The coachload of young people of various ethnicities from Prijedor, Konjic, Sarajevo, Gradiska, Banja Luka and Tuzla departed from the capital last Saturday and travelled south to Mostar, stopping off at former detention camps where civilians were abused, tortured and killed along the way.

The bus stopped for the first time in Hadzici, where Bosniak civilians were detained in a wartime prison camp at a sports centre, and held a few minutes’ silence for those who were killed there in 1992.

They then went on to visit former camps at Celebici in Konjic, where Serb prisoners were detained, the Battle of Neretva Museum in Jablanica, where Croats were held, and Dretelj in Capljina, where Serbs and Bosniaks were imprisoned.

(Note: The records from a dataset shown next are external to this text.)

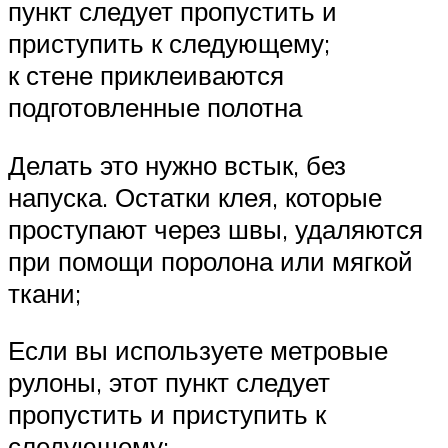
пункт следует пропустить и
приступить к следующему;
к стене приклеиваются
подготовленные полотна
Делать это нужно встык, без
напуска. Остатки клея, которые
проступают через швы, удаляются
при помощи поролона или мягкой
ткани;
Если вы используете метровые
рулоны, этот пункт следует
пропустить и приступить к
следующему;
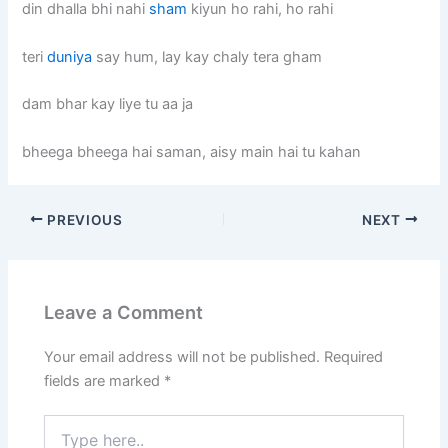
din dhalla bhi nahi
sham
kiyun ho rahi, ho rahi
teri
duniya
say hum, lay kay chaly tera gham
dam bhar kay liye tu aa ja
bheega bheega hai saman, aisy main hai tu kahan
PREVIOUS
NEXT
Leave a Comment
Your email address will not be published.
Required
fields are marked
*
Type
here..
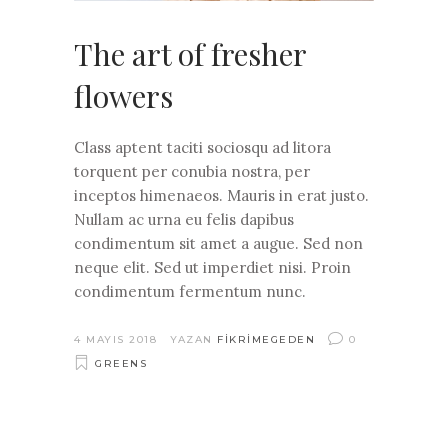
The art of fresher
flowers
Class aptent taciti sociosqu ad litora
torquent per conubia nostra, per
inceptos himenaeos. Mauris in erat justo.
Nullam ac urna eu felis dapibus
condimentum sit amet a augue. Sed non
neque elit. Sed ut imperdiet nisi. Proin
condimentum fermentum nunc.
4 MAYIS 2018
YAZAN
FIKRIMEGEDEN
0
GREENS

“All civilian victims should be remembered and paid respect as citizens of Bosnia and Herzegovina who were killed only because they belonged to another nationality,” said Emir Hodzic, one of the activists from Because It Concerns Me.

Another activist from Gradiska said that people’s suffering should be remembered by  Bosnians of all ethnicities because “that is the only path to reconciliation”.

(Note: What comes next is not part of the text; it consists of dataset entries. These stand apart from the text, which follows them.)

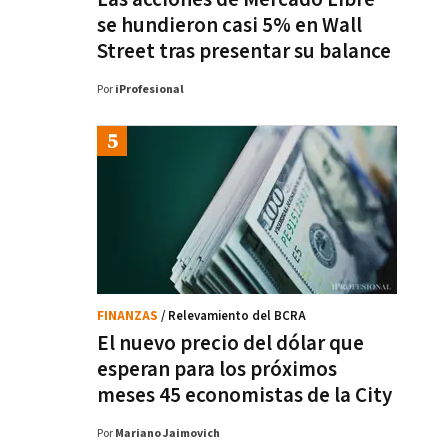
se hundieron casi 5% en Wall
Street tras presentar su balance
Por
iProfesional
FINANZAS
/ Relevamiento del BCRA
El nuevo precio del dólar que
esperan para los próximos
meses 45 economistas de la City
Por
Mariano Jaimovich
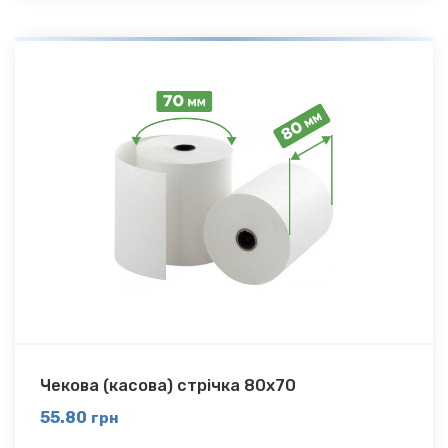
Чекова (касова) стрічка 80х70
55.80
грн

However some locals they met along the route questioned whether all wartime atrocities should be marked with memorials. One local resident in Jablanica said: “The crimes should be forgotten in a way. I think only large places of suffering should be memorialised.”

The activists concluded their trip in Mostar, where they threw roses off the town’s Old Bridge, which was bombed during the conflict, in remembrance of all the victims of the 1992-95 war.